There was shuckling, snapping and some good-natured hooting, all to be expected at a SermonSlam, a takeoff of the better-known poetry slams that take place worldwide.

This was Israel’s first SermonSlam, held Sunday night at Jerusalem’s Off The Wall Comedy Basement and drawing a diverse crowd — for Jerusalem, anyway — of rabbis and teachers, activists and poets, and the odd comedian.

Created by David Zvi Kalman, a PhD student in comparative Jewish-Islamic medieval studies at University of Pennsylvania, and a few friends, the group had been considering several ideas for expanding the reach of “an informed, literate, diverse, and artistic Torah,” said Aryeh Bernstein, the evening’s host. Their plan was to try and reach the wider American Jewish community by holding some kind of public forum and then disseminating the results via podcasts.

The SermonSlam, said Bernstein, was actually the “last idea hatched,” but the easiest to pull off and execute. The first one took place in Philadelphia over Hanukkah — Kalman’s current home city — and the recordings from the event were made available on iTunes and were the top trending Jewish podcast for several days, he said.

“Competition is,” deadpanned Bernstein, “unfortunately, weak.”

That said, Kalman didn’t want to lose the SermonSlam momentum, and while there is one scheduled in New York (on January 22), and others in the works throughout North America and Israel, he asked Bernstein to put one together in Jerusalem.

“Even though this is for an American listening audience, David Zvi figured that Jerusalem was the community that could most easily and successfully put together a good one fast,” said Bernstein.

Comedian Yisrael Campbell does his thing at the SermonSlam (photo credit: Stephen Epstein)

Comedian Yisrael Campbell does his thing at the SermonSlam (photo credit: Stephen Epstein)

And that he did. With nine performers, as well an impromptu performance and an encore by Bernstein, the slams — which focused on Exodus, the Torah portion of the week — were a mix of earnest poetry and word-rushing raps, both funny and sad, personal and theological. And in slam tradition, none could be longer than five minutes.

The performers spoke about the slavery of consumerism, the physicality of Exodus, the pimping of Sarah, the Nile of denial, and welcoming the stranger.

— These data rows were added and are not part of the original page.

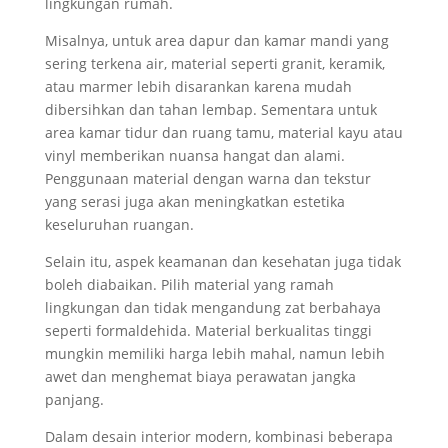
lingkungan rumah.
Misalnya, untuk area dapur dan kamar mandi yang
sering terkena air, material seperti granit, keramik,
atau marmer lebih disarankan karena mudah
dibersihkan dan tahan lembap. Sementara untuk
area kamar tidur dan ruang tamu, material kayu atau
vinyl memberikan nuansa hangat dan alami.
Penggunaan material dengan warna dan tekstur
yang serasi juga akan meningkatkan estetika
keseluruhan ruangan.
Selain itu, aspek keamanan dan kesehatan juga tidak
boleh diabaikan. Pilih material yang ramah
lingkungan dan tidak mengandung zat berbahaya
seperti formaldehida. Material berkualitas tinggi
mungkin memiliki harga lebih mahal, namun lebih
awet dan menghemat biaya perawatan jangka
panjang.
Dalam desain interior modern, kombinasi beberapa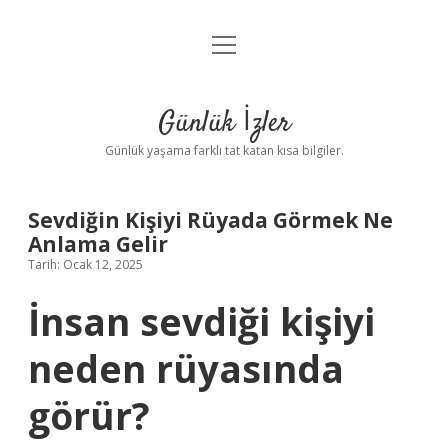
menüyü
Anasayfa
aç
Gizlilik Politikası
Günlük İzler
Yasal Uyarı
Günlük yaşama farklı tat katan kısa bilgiler.
Hakkımızda
Sevdiğin Kişiyi Rüyada Görmek Ne
Anlama Gelir
Tarih: Ocak 12, 2025
İnsan sevdiği kişiyi
neden rüyasında
görür?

Three judges offered scores after each slam, the audience members snapping fingers and shouting encouragement for the favorites, but no score was lower than an 8.5 out of 10. After all, said Bernstein at the mike, “it’s a competition-ish.”

Still, you gotta be on your toes. It’s a knowledgeable crowd.

The next SermonSlam will be at Congregation Beth Elohim in Brooklyn, New York, on January 22. There are currently events being planned for the next few months in Tel Aviv, Boston, Chicago, Providence, Columbus, Ann Arbor, Berkeley, Montreal and Toronto. Kalman is also hoping to expand the SermonSlam to high schools and summer camps.